5. **Multi-app workflow:** Demonstrate a workflow spanning Word and Excel. Verify composite procedure with `spans_application` edge.
6. **Undo handling:** During demonstration, perform an action, undo it, do it differently. Verify the undone action does NOT appear in the procedure.
7. **Silent demonstration:** Demonstrate without narration. Verify bundle is produced with lower fidelity score but acceptable procedures.
8. **Trust Mode:** Enable Trust Mode. Demonstrate with all items ≥ 0.80. Verify one-tap promotion. Verify non-procedure items go to Pending Abilities.
9. **Scope leak prevention:** Quick Promote a procedure that includes a `scope: "global"` constraint. Verify the constraint is stripped to Pending Abilities.
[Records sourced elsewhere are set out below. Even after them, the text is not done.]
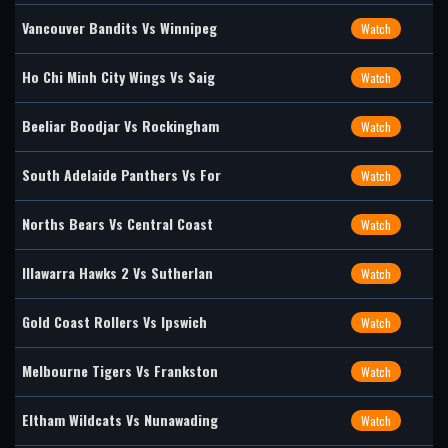
Vancouver Bandits Vs Winnipeg
Watch
Ho Chi Minh City Wings Vs Saig
Watch
Beeliar Boodjar Vs Rockingham
Watch
South Adelaide Panthers Vs For
Watch
Norths Bears Vs Central Coast
Watch
Illawarra Hawks 2 Vs Sutherlan
Watch
Gold Coast Rollers Vs Ipswich
Watch
Melbourne Tigers Vs Frankston
Watch
Eltham Wildcats Vs Nunawading
Watch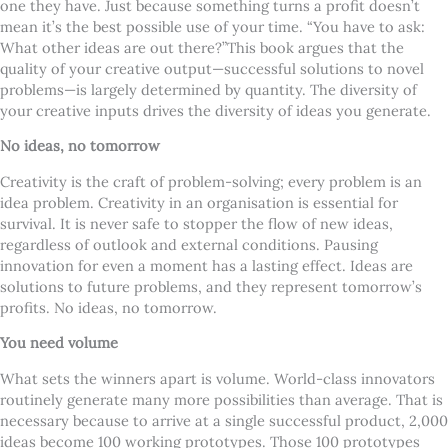
one they have. Just because something turns a profit doesn’t
mean it’s the best possible use of your time. “You have to ask:
What other ideas are out there?”
This book argues that the
quality of your creative output—successful solutions to novel
problems—is largely determined by quantity. The diversity of
your creative inputs drives the diversity of ideas you generate.
No ideas, no tomorrow
Creativity is the craft of problem-solving; every problem is an
idea problem. Creativity in an organisation is essential for
survival. It is never safe to stopper the flow of new ideas,
regardless of outlook and external conditions. Pausing
innovation for even a moment has a lasting effect. Ideas are
solutions to future problems, and they represent tomorrow’s
profits. No ideas, no tomorrow.
You need volume
What sets the winners apart is volume. World-class innovators
routinely generate many more possibilities than average. That is
necessary because to arrive at a single successful product, 2,000
ideas become 100 working prototypes. Those 100 prototypes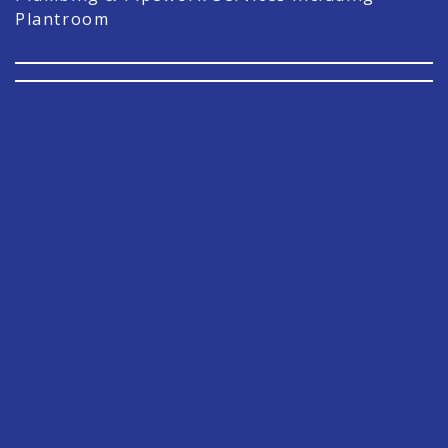
Plantroom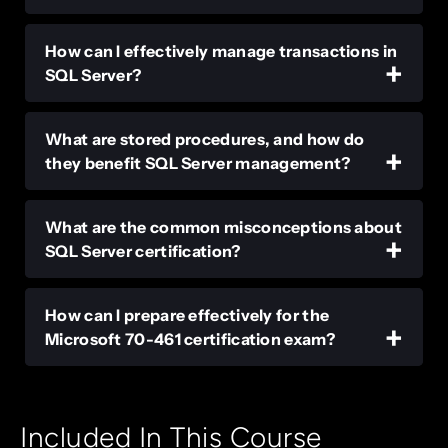
How can I effectively manage transactions in
SQL Server?
What are stored procedures, and how do
they benefit SQL Server management?
What are the common misconceptions about
SQL Server certification?
How can I prepare effectively for the
Microsoft 70-461 certification exam?
Included In This Course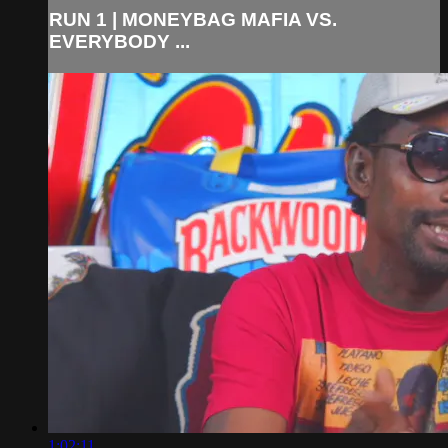
RUN 1 | MONEYBAG MAFIA VS.
EVERYBODY ...
1:02:11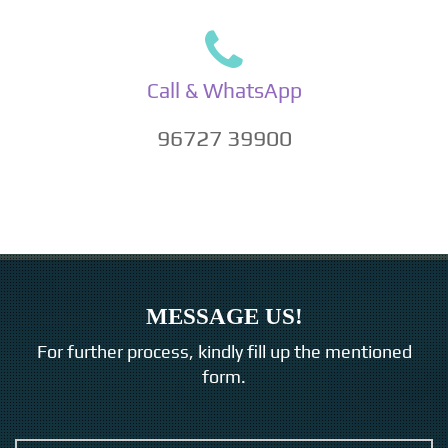
Call & WhatsApp
96727 39900
MESSAGE US!
For further process, kindly fill up the mentioned
form.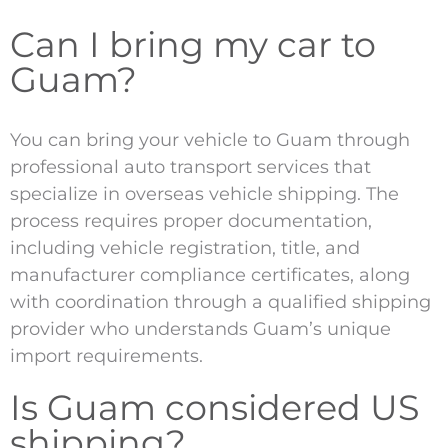
Can I bring my car to
Guam?
You can bring your vehicle to Guam through
professional auto transport services that
specialize in overseas vehicle shipping. The
process requires proper documentation,
including vehicle registration, title, and
manufacturer compliance certificates, along
with coordination through a qualified shipping
provider who understands Guam’s unique
import requirements.
Is Guam considered US
shipping?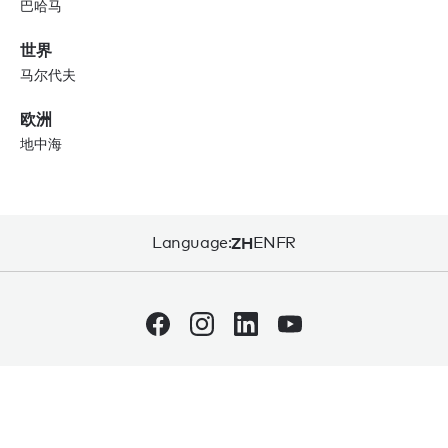
巴哈马
世界
马尔代夫
欧洲
地中海
Language:
ZH
EN
FR
网站使用条款
隐私权条款
网站地图
© 2026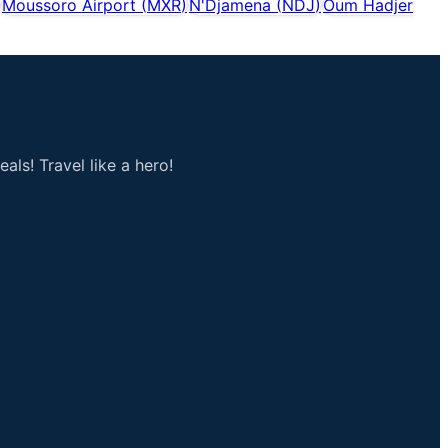
Moussoro Airport
(
MXR
)
N'Djamena
(
NDJ
)
Oum Hadjer
als! Travel like a hero!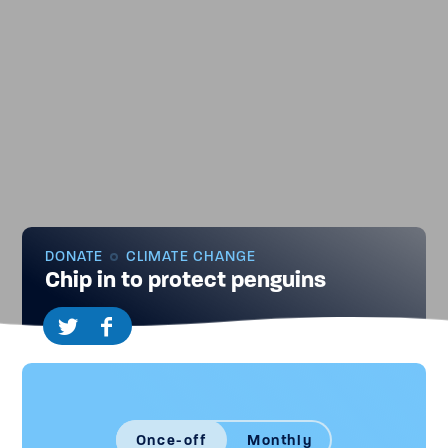
DONATE
CLIMATE CHANGE
Chip in to protect penguins
Once-off
Monthly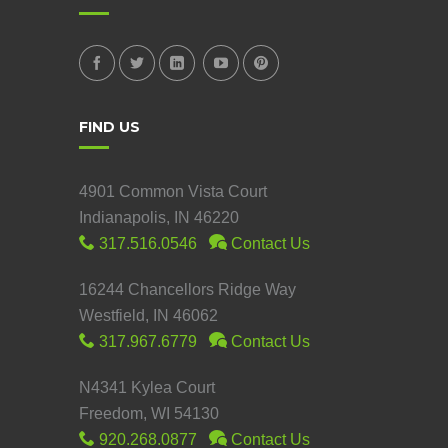
FIND US
4901 Common Vista Court
Indianapolis, IN 46220
317.516.0546
Contact Us
16244 Chancellors Ridge Way
Westfield, IN 46062
317.967.6779
Contact Us
N4341 Kylea Court
Freedom, WI 54130
920.268.0877
Contact Us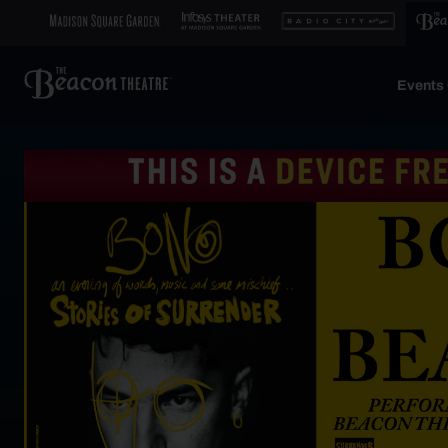
Events 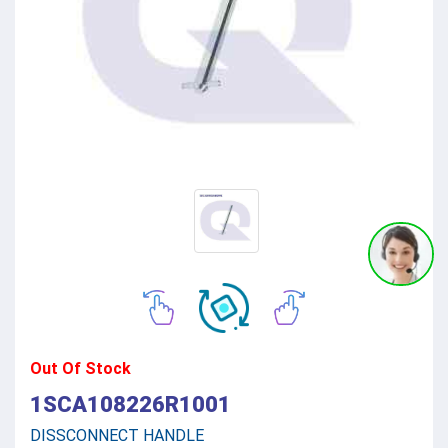
Out Of Stock
1SCA108226R1001
DISSCONNECT HANDLE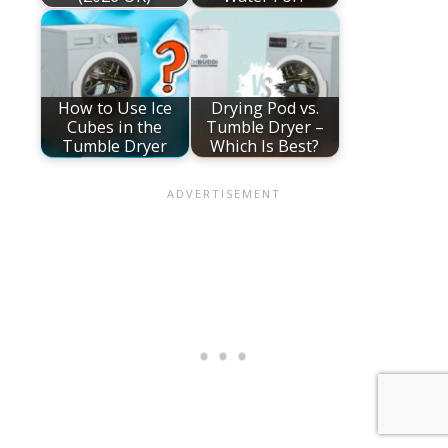
How to Use Ice
Drying Pod vs.
Cubes in the
Tumble Dryer –
Tumble Dryer
Which Is Best?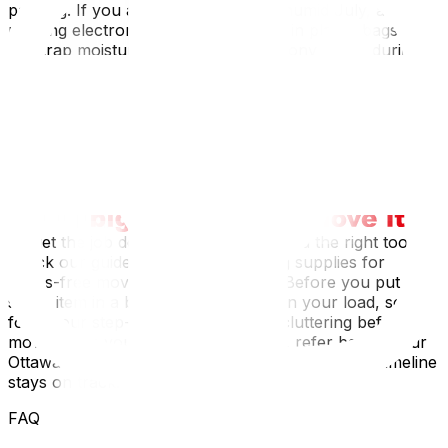
packing. If you are moving during a humid July, avoid
packing electronics or leather goods in plastic bags that
can trap moisture and cause mold. Conversely, during
an Ottawa winter move, plastic bins can become brittle
and crack in freezing temperatures; sturdy cardboard is
often more resilient. Furthermore, if you live in a multi-
story walk-up in the Golden Triangle, ensure your boxes
are sturdy enough to withstand being carried down
narrow, twisting staircases.
To get the job done right, you first need the right tools;
check our guide on essential packing supplies for
stress-free moving‍ to build your kit. Before you put a
single item in a box, it is vital to lighten your load, so
follow our step-by-step guide on decluttering before a
move‍. Once you are in the thick of it, refer back to our
Ottawa moving checklist to ensure your packing timeline
stays on track.
FAQ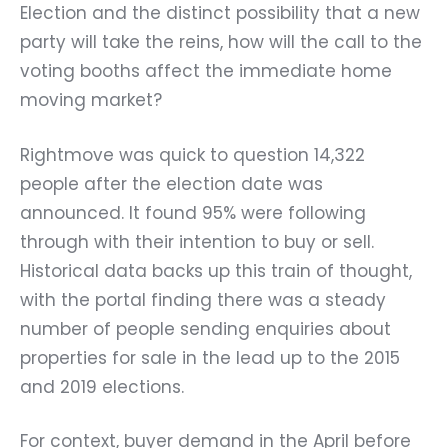
Election and the distinct possibility that a new
party will take the reins, how will the call to the
voting booths affect the immediate home
moving market?
Rightmove was quick to question 14,322
people after the election date was
announced. It found 95% were following
through with their intention to buy or sell.
Historical data backs up this train of thought,
with the portal finding there was a steady
number of people sending enquiries about
properties for sale in the lead up to the 2015
and 2019 elections.
For context, buyer demand in the April before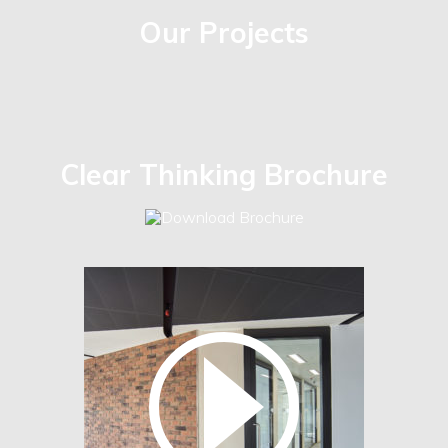
Our Projects
Clear Thinking Brochure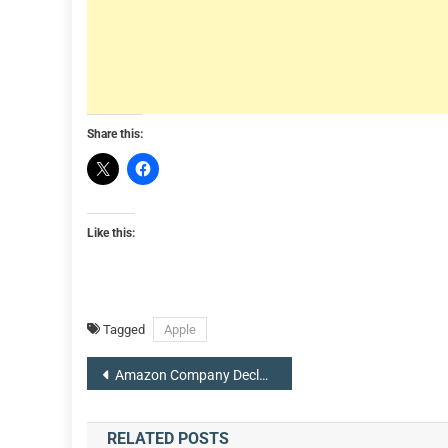
Share this:
Like this:
Tagged
Apple
Post
Amazon Company Declares 20-for-1 Stock Split, $10 Billion Share Buyback Plan
navigation
RELATED POSTS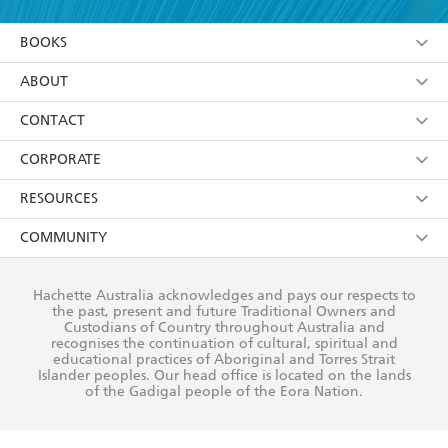
YES
I am over 13 years of age
BOOKS
YES
I have read and consent to Hachette Australia
using my personal information or data as set out in
Browse
ABOUT
its
Privacy Policy
(and I understand I have the right to
Collections
About Us
CONTACT
withdraw my consent at any time).
Kids
Terms
Contact Us
CORPORATE
Young Adult
Privacy Policy
Our People
Getting Published
RESOURCES
AI Position
Submissions
Rights
Booksellers
COMMUNITY
Business Ethics
Careers
History
Media
Our Networks
Hachette Australia acknowledges and pays our respects to
Reflect Reconciliation Action Plan
the past, present and future Traditional Owners and
The Richell Prize
Teachers
Our Policies
Custodians of Country throughout Australia and
recognises the continuation of cultural, spiritual and
ATI
Improving Representation
educational practices of Aboriginal and Torres Strait
Islander peoples. Our head office is located on the lands
Corporate Sales
Sustainability Goals
of the Gadigal people of the Eora Nation.
Professional Behaviour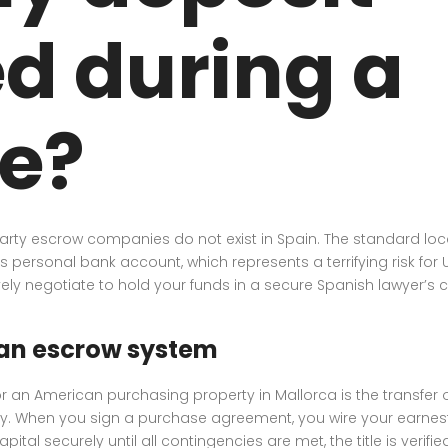
d during a
e?
party escrow companies do not exist in Spain. The standard loca
r’s personal bank account, which represents a terrifying risk for U
ly negotiate to hold your funds in a secure Spanish lawyer’s c
can escrow system
an American purchasing property in Mallorca is the transfer of 
ity. When you sign a purchase agreement, you wire your earnest
al securely until all contingencies are met, the title is verified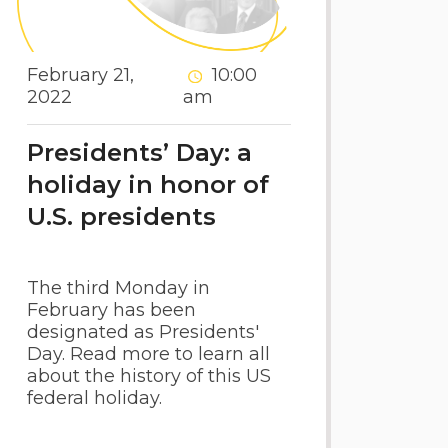
February 21,
10:00
2022
am
Presidents’ Day: a
holiday in honor of
U.S. presidents
The third Monday in
February has been
designated as Presidents'
Day. Read more to learn all
about the history of this US
federal holiday.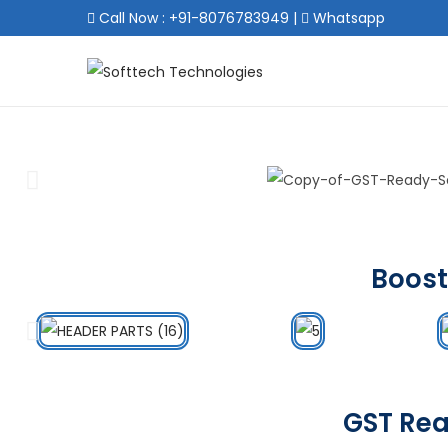
Call Now : +91-8076783949
|
Whatsapp
Boost
GST Rea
### 33.2 Integration tests

10. **End-to-end discovery:** After promoting a procedure, issue a natural language request matching a trigger phrase. Verify the procedure is discovered and injected.
11. **Install saga completion:** Verify all saga states transition correctly and Q renders appropriate status at each stage.
12. **Execution outcome feedback:** Execute a promoted procedure, verify `ProcedureExecutionOutcomeEvent` is emitted and confidence updates per SR-33.

---

## 34. Future Capabilities

**[Source: H3]**

### Phase 1 (day-one)
- **Golden demonstration benchmark corpus:** 25-50 benchmark demos per app family for regression testing interpretation quality.
- **Capture preflight route** (already specified in §11.1).
- **Native skill auto-ingestion job:** One-time migration of existing SKILL.md files into graph on first boot.

### Phase 2 (post-launch)
- **Replay and Verify mode:** Execute a procedure against the real app and verify each step. Validates procedure correctness.
- **Batch observation / "Watch my morning":** Long-running passive capture with batch interpretation for recurring patterns.
- **Demonstration templates:** Pre-built "what to demonstrate" guides for common apps (Word, Excel, Outlook).

### Phase 3 (mature system)
- **Incremental interpretation during capture:** Lightweight partial interpretation every 10 events, shown as tentative groupings.
- **Watch and Correct mode:** Streaming tentative interpretation with real-time user correction.
- **Cross-procedure co-occurrence detection:** DOC8 tracks "users who do A always do B after."
- **Show Me How / Reverse demonstration:** Elnor demonstrates TO the user, validating the procedure and teaching simultaneously.
- **Procedure template detection:** DOC8 detects 3+ composites with overlapping structure and proposes parameterized templates.
- **User-controlled learning budget:** Per-day learning slot cap + "Focus learning on current matter" toggle.
- **Branching procedures:** Implement `execution_topology: "branching"` with `decision_points` rendering and execution. The forward-compatible schema fields (SR-31) are already in place.
- **Confidence visualization:** Timeline chart in Knowledge Manager showing α, β, confidence over time with events marked.
- **Procedure review queue:** Knowledge Manager filter "Needs review" grouped by app family + capability_tags.